Personal data: no notification needed for a simple software update


French Supreme Court (Cour de cassation, chambre sociale), 23 April 2013, 11-26.099 (published in the bulletin)


Under article 22 of the French personal data Act, automatic processing of personal data must be notified to the French personal data authority CNIL.

In the present case, a youth educator had been dismissed for refusing to enter data concerning minors under protective measures into a software that had been updated. The employee considered that he was not obliged to accept allegedly unlawful orders given by the employer.
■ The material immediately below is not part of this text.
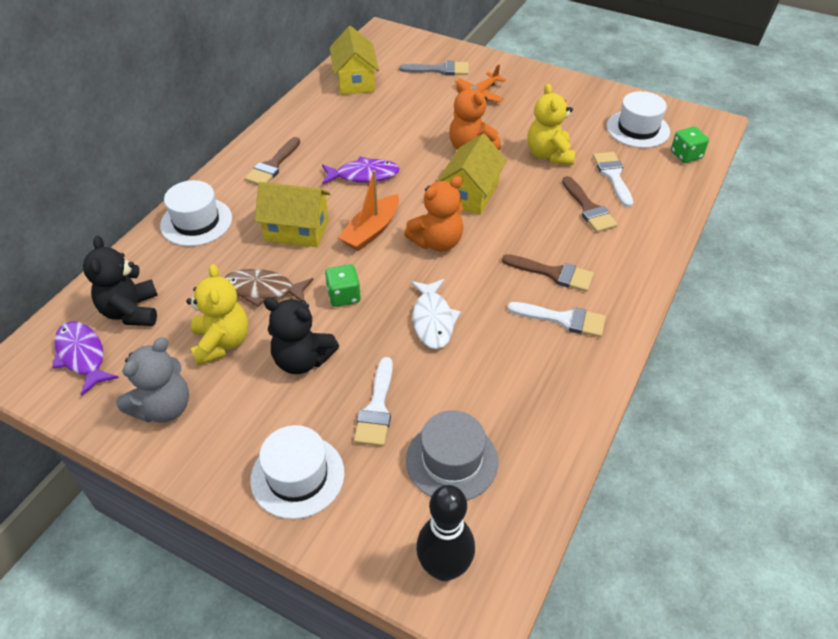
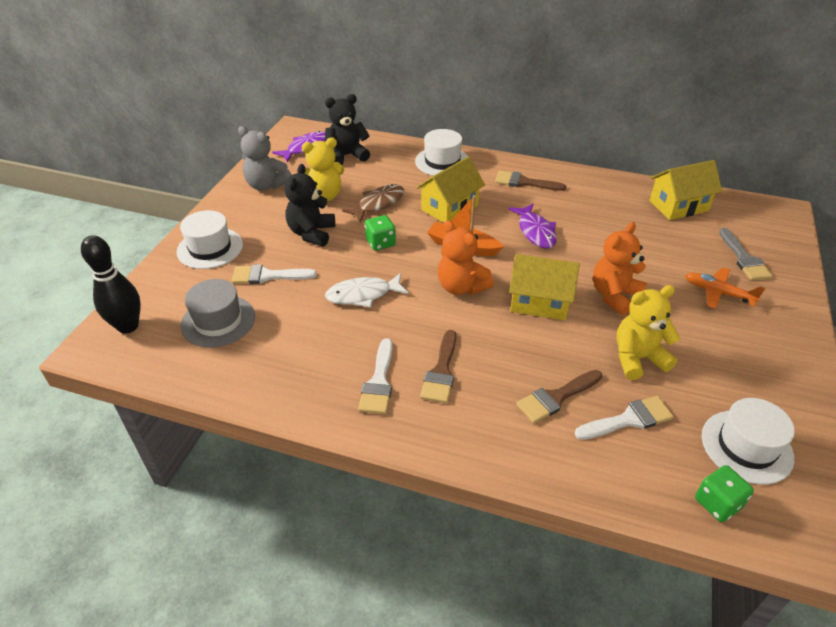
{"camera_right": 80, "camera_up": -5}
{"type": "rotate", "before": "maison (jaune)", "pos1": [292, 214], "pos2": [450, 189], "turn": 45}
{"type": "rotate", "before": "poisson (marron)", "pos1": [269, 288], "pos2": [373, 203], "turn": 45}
The Court of Appeal of Aix-en-Provence found that the dismissal of the employee was not justified, because when the computer program EVA 3 was upgraded in January 2007 to EVA 4, personal data, which had been originally notified to the CNIL, had to be re-entered into the system by the educators, which meant that they had to be notified a second time to the CNIL beforehand.

The French Supreme Court has annulled the judgement of the Court of Appeal, stating that "only a substantial change in the information that has been previously declared has to be notified to the CNIL". The Court added that the mere updating of a computer program processing personal data does not entail an obligation for the data controller to notify the data-processing a second time.

The Supreme Court therefore annulled the judgement of the Court of Appeal of Aix-en-Provence as it had not verified whether the change of the computer program was a simple update or a change necessitating a new notification to the CNIL.